何日も自室待機のせいで気分転換をしようにもノッブ達とボードゲームをするくらいしかやることが無かったから正直助かった。
「もう、ちゃんとしなさいよ」
「分かってるよ」
「本当かしら?最近の貴方なんだか余裕が無さそうな感じがしたから」
「そ、そうかな?」
うーん、流石幼馴染と言うべきなのか緊張や動揺はあんまり表に出さない様にしてたんだけど。
「何か悩みがあるんだったら言いなさいよ?だって...」
「どうした?」
「...幼馴染なんだから」
顔を赤らめながら幼馴染なんだから頼ってよと言われた、
ツンデレ効果も上乗せされて心がザワつく。
「結婚してくれ」
「ふぇ?ん!?」
おっと、心からの叫び声が出てしまった。
「えっと、そう...の..は」
どんどん頭から腕そして足に駆けて赤に染まっていく。
ワナワナと文字が見える様に震えている、
「………………」
「あ、あれ?」
「おーい?マリーさーん?」
気絶してやがる、立ったまま。
そのままにするのも可哀想なのでちゃんとベットに寝かせておこう。
「うーん、」
「どうしたんだい?レオナルド」
「あぁ、ロマニか。セイド君が呼び出した「ちびノブ」の検査をしていたんだよ」
「検査の結果はどうだったんだい?何か分かった事とかある?」
「実を言うと分かったことと言えばこの子達は個々の意思がある事や結構ノリがいい事くらいさ」
「個々の意思だって?じゃあこの子らは人間に近い使い魔なのかい?」
「いいや、どうやらそう言う訳でも無いんだよ」
「えぇ!?じゃあ何も分からなかったって事かい」
「いやぁ、ゴメンね。時間を掛けてたのにこんな結果になっちゃって」
「いやいやそう言う事じゃなくてね、君がそこまで言う問題に驚いたんだよ」
「とりあえずだけどね、検査は引き続き行うけど優先順位を落としていこうと思う」
「それで僕はいいと思うよ」
今、倒れたマリーを寝かせていたはずなんだ、
特に問題なんて起こる予定なんて無かったはず。
てか、何時も起こす予定なんて無かったよ?ただの偶然だよ。
「あはは、」
「ドライノーッブ!!」
自室の中を結構なスピードを出して滑走するノッブ、川中島に出てきたドライノッブ。
何故ここに居るのかマスターの俺ですら分からない、聖杯だって部屋に置いてたはず。触ってすらないのに何故?
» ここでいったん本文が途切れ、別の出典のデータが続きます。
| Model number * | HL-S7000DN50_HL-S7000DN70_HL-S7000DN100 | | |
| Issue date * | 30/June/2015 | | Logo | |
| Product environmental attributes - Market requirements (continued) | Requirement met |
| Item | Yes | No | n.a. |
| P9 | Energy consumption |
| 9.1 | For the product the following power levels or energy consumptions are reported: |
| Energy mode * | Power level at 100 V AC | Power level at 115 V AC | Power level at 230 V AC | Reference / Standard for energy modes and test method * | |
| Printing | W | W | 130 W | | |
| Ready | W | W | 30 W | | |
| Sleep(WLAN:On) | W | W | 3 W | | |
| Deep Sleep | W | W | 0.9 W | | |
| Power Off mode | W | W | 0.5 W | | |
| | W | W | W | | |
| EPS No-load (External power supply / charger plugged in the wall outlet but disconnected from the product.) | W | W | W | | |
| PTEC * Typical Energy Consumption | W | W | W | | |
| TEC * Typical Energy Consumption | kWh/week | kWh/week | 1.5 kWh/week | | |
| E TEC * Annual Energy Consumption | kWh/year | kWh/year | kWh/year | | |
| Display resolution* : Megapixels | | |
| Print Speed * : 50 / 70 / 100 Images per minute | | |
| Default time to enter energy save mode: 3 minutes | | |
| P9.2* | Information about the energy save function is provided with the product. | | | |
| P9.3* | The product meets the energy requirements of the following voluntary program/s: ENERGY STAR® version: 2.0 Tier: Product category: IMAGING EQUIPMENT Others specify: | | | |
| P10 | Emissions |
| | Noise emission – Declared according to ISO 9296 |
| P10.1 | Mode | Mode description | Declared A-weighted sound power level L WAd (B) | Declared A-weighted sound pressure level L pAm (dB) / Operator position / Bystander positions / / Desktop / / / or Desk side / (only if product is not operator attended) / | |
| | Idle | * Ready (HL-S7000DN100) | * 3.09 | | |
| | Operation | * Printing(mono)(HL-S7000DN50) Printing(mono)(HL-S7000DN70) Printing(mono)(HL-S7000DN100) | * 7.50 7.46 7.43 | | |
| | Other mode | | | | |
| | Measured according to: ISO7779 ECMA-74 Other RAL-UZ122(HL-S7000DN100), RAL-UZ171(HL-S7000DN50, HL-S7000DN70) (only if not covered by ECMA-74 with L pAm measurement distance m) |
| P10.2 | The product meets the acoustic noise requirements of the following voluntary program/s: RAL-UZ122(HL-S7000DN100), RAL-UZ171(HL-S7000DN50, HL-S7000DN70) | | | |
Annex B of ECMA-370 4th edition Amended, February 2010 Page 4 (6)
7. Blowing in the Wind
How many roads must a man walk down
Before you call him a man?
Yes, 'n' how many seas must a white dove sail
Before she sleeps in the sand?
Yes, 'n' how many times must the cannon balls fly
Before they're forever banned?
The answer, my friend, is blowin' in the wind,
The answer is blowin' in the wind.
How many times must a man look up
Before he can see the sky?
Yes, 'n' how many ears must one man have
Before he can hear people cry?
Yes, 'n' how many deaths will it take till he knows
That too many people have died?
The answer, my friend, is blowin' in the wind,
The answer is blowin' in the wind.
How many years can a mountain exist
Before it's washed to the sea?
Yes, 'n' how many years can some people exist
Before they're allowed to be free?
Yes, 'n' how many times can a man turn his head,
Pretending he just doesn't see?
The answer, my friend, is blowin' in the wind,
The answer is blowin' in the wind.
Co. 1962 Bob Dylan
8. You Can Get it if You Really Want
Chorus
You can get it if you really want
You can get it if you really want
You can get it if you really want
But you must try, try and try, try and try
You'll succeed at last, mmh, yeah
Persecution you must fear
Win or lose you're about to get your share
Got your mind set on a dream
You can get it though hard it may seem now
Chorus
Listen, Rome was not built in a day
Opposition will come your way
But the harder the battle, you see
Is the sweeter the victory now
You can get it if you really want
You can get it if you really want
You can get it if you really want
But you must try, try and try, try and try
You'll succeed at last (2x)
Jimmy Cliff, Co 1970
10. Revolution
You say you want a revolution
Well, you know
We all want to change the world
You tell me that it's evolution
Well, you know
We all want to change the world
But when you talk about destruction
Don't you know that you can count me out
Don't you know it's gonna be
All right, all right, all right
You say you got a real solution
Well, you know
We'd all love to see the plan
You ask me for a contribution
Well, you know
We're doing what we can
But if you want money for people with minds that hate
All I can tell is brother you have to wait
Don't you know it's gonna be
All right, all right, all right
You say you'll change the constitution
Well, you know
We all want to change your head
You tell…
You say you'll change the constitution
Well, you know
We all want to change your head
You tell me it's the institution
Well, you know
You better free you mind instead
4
「最高速は譲れないノブ!アクセル全開、フルドライノーッブ!!」
「止まってくれ!頼む!」
「んー?どうしたノブ?」
「なんでドライノッブがここに居るんだ?」
「そういうことノブね、ドライノッブは呼ばれたノブ」
うーん、呼ばれたのか一体誰に?マジで誰か聖杯に何かした可能性があるよな。
「その呼んだやつってのは?」
「それはもちろん、マスターのお前しか居ないノブ。どうしたノブ?顔色が悪くなってないノブ?」
「いや、いや、大丈夫。本当に大丈夫だよ」
「気分転換に走りに行くノブ?限界を超えた先にあらゆう悩みすら吹き飛ばされる絶景が待ってるノブ」
「善は急いだ方が良いノブ!レッツ!ノッブゾーン!!」
「ここは南極だから、道路無いよ」
俺は非常な現実をドライノッブに叩きつけることになってしまった。カルデアは南極にあるから車で行こうだなんて自殺行為に等しい。
「ののの!?ノッブ!?」
「ゴメンね、本当に」
走って疲れて寝てしまいました、すいません。